A theory of intentionality ought to explain how the objective reference or object-directedness of our thoughts is possible.  Suppose I am thinking about a cat, a particular cat of my acquaintance whom I have named 'Max Black.'  How are we to understand the relation between the mental act of my thinking, which is a transient datable event in my mental life, and its object, namely the cat I am thinking of?  What makes my thinking of Max a thinking of Max?

Here is what Peter Geach has to say, glossing Aquinas:

What makes a sensation or thought of an X to be of an X is that it is an individual occurrence of that very form or nature which occurs in X — it is thus that our mind 'reaches right up to the reality'; what makes it to be a sensation or thought of an X rather than an actual X or an actual X-ness is that X-ness here occurs in the special way called esse intentionale and not in the 'ordinary' way called esse naturale.  This solution resolves the difficulty.  It shows how being of an X is not a relation in which the thought or sensation stands, but is simply what the thought or sensation is . . . .(Three Philosophers, Cornell UP, 1961, p. 95) 

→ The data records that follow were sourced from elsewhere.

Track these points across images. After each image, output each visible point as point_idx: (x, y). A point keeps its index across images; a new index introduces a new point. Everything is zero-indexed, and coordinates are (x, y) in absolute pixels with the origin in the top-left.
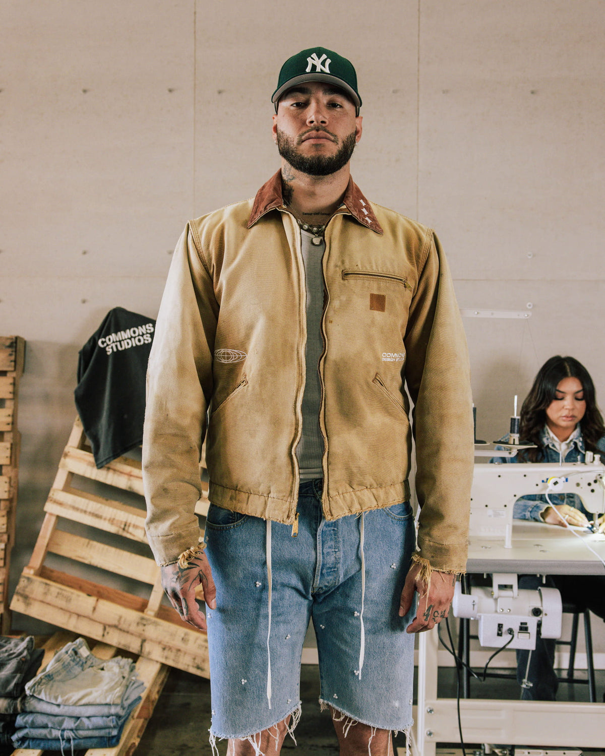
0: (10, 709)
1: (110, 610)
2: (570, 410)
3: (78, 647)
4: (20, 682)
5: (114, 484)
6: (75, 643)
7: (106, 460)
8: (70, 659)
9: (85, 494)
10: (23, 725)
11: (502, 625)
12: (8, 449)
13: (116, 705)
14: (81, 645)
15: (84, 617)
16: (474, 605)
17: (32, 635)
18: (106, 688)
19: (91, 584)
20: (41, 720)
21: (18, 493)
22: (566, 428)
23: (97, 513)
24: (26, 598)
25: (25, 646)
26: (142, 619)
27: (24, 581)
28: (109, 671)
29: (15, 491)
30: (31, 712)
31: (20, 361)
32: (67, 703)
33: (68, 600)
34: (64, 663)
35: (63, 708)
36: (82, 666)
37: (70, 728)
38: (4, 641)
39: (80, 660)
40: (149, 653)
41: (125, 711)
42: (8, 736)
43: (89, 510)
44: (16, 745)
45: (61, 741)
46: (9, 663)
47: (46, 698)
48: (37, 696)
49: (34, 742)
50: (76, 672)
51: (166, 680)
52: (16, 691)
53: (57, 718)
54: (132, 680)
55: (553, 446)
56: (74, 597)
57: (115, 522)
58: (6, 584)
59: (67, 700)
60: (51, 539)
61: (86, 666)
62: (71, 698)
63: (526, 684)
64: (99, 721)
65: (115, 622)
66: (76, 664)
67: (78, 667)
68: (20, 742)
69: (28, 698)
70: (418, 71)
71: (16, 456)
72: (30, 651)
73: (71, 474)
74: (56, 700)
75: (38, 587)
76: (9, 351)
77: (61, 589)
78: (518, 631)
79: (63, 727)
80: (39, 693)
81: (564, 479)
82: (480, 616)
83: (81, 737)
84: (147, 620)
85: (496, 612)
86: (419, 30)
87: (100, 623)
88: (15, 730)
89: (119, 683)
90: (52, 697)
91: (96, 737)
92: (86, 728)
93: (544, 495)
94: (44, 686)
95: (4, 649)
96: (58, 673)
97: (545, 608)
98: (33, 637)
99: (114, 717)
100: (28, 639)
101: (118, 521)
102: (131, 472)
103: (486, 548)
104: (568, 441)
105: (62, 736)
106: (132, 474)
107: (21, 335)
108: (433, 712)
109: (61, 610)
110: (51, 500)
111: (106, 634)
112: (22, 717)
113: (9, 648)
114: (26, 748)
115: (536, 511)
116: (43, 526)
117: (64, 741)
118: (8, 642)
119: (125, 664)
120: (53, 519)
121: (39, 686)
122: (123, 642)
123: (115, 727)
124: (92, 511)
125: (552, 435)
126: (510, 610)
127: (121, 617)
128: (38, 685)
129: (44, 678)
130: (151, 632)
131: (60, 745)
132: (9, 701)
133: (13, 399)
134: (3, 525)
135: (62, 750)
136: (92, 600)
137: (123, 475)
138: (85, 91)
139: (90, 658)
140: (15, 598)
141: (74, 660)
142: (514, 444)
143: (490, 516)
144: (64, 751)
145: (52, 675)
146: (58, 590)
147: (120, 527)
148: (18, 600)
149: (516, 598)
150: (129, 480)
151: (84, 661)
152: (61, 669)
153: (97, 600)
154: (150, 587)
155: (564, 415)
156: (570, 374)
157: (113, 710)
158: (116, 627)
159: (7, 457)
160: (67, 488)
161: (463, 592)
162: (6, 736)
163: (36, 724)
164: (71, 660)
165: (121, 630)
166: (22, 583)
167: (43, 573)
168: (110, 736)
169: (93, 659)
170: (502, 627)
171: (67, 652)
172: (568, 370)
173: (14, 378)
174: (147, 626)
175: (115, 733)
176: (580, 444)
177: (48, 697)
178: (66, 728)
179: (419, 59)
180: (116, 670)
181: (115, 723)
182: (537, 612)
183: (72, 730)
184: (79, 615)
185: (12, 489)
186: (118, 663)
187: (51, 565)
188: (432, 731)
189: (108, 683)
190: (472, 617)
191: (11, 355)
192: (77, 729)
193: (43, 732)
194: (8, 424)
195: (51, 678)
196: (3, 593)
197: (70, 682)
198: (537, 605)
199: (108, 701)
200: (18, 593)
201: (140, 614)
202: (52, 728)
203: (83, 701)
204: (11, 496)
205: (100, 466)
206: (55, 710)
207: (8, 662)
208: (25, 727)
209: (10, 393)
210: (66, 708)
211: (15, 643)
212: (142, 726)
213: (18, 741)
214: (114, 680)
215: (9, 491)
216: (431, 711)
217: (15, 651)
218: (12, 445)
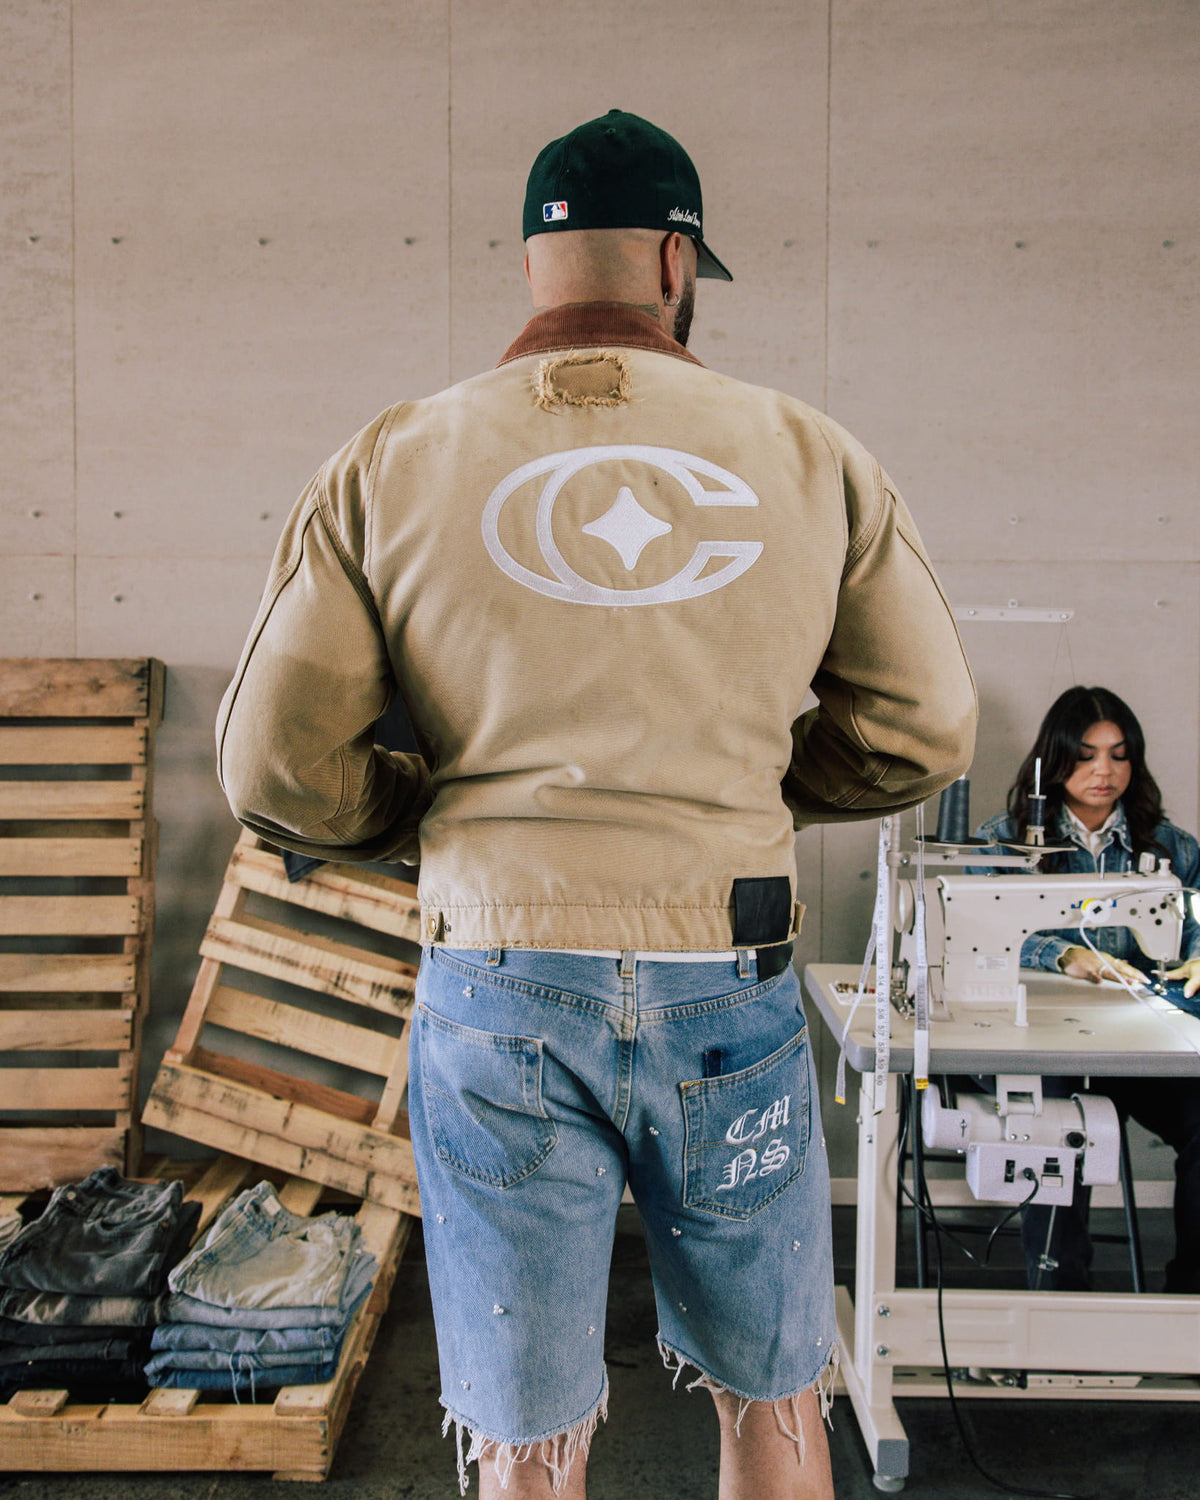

Geach But what the devil does that  mean?  Allow me to explain.  The main point here is that ofness or aboutness is not a relation between a mental act and its object.  Thus intentionality is not a relation that relates my thinking of Max and Max.  My thinking of Max just is the mental occurrence of the very same form or nature — felinity — which occurs physically in Max.  Max is a hylomorphic compound, a compound of form and (signate) matter.  Old Max himself, fleas and all, is of course not in my mind.  It is his form that is in my mind.  But if felinity informs my mind, why isn't my mind a cat?  Here is where the distinction between esse intentionale and esse naturale comes in.  One and the same form — felinity — exists in two different modes.  Its mode of being in my mind is esse intentionale while its mode of being in Max is esse naturale.

Because my thought of Max just is the intentional occurrence of the same form or nature that occurs naturally in Max, there is no problem about how my thought reaches Max.  One could call this an identity theory of intentionality. 

What if Max were, unbeknownst to me, to cease to exist while I was thinking about him?  My thinking would be unaffected: it would still be about Max in exactly the way it was about him before.  The Thomist theory would account for this by saying that while the form occurs with esse intentionale in my mind, it does not occur outside my mind with esse reale.

That in a nutshell is the Thomist theory of intentionality.  There is more to it of course, and it is open to some very serious objections.  These will be discussed tomorrow perhaps.